Old leather SAAB seat makes for a pretty comfy chair.
I used to have a SAAB 900SE, which I lost in a car crash. It was the Special Edition meaning that it had all the bells and whistles, including the black leather interior, which I kept in the hopes of either selling or using in the future.
Some years later I found myself sitting on the most uncomfortable, raggedy wooden chair ever and decided that it's about time I do something with those SAAB seats.
So I found some material to make a simple and quick frame to hold the seat up at a good height. To find out what height it needed to be I just measured the wooden chair I was using before. The material I found was a 2m piece of 30x50mm pine lumber that I had left over from my shelf build.
I cut the liece of lumber into six pieces, two 40cm long and four 30 long. Then screwed them together into "U" shapes. These made the legs of my chair. I then needed to tie the two "U" pieces together but didn't have any more of that pine lumber, so I scrambled around and came up with a piece of pallet wood. I cut two 45cm pieces from the piece of pallet wood and tied the two "U" shaped pieces together, making a very rough and simple leg frame for my car seat.
I then drilled four holes in the frame and attached the frame to my seat with three M8 carriage bolts. I would have used all four but as it turns out the fourth bolt in the SAAB seat is slightly further back and didn't fit with my wooden frame. This was no big deal because the seat is plenty well secured with only three bolts.

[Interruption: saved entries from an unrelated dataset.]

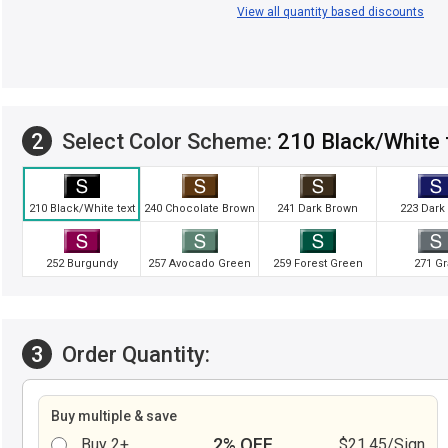
View all quantity based discounts
2
Select Color Scheme:
210 Black/White 
210 Black/White text
240 Chocolate Brown
241 Dark Brown
223 Dark
252 Burgundy
257 Avocado Green
259 Forest Green
271 Gr
3
Order Quantity:
Buy multiple & save
2% OFF
Buy 2+
$21.45/Sign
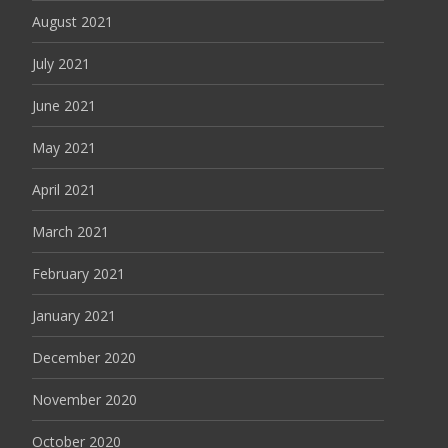
August 2021
July 2021
June 2021
May 2021
April 2021
March 2021
February 2021
January 2021
December 2020
November 2020
October 2020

So now that my car seat had legs I could take a seat (heh) and see how it feels. First thing I noticed is that it's slightly too high. Second was that it's hard to move. The seat is heavy and without any wheels it's awkward to move it around. I want to use it as a desk chair so it's important for me to be able to move it around easily.
So to get two birds with one stone I decided to add wheels and to shorten the legs. The legs had to be shortened to fit the wheels anyways so I just trimmed a centimeter or two more to adjust the height. I then went to the hardware store and got four cheap caster wheels that were just big enough to be screwed on the end of the leg and attached them with woodscrews.
It's terribly ugly but it works and the seat feels so much better than my old wooden chair. It wasn't my objective to make it look good, rather to make it quickly because my butt was too sore from that old wooden chair. I also kept the slide rail and I'm glad I did because it allows me to adjust the balance of the chair, especially if I want to recline it to lean back.
Actually I might be lying about not wanting to make it look good. I wanted to turn this seat into a chair for the longest time but couldn't bring myself to do so because I never had the time to make it nice. I wanted to weld together a sturdy steel frame with quality caster wheels, I also wanted the seat to swivel like a captains chair AND the height to be adjustable. So you can see why I never got around to making it. And so the seat sat around collecting dust. But now that I've built it, I don't mind the ugly frame. I can use this chair as-is until I find the time to make it nicer, until then this is good enough. A new frame would only be an improvement from a visual perspective. Functionally it would be almost exactly the same.
The SAAB seat makes for a pretty comfy chair. I've heard rumors that SAAB seats are so good that people swap SAAB seats into other cars. I think I might have even seen one of these cars but I can't quite remember. One thing's for ceratin - this chair blows the socks off the old wooden chair I was sitting on before.
Anyways, that's it for now. Thanks for visiting my blog.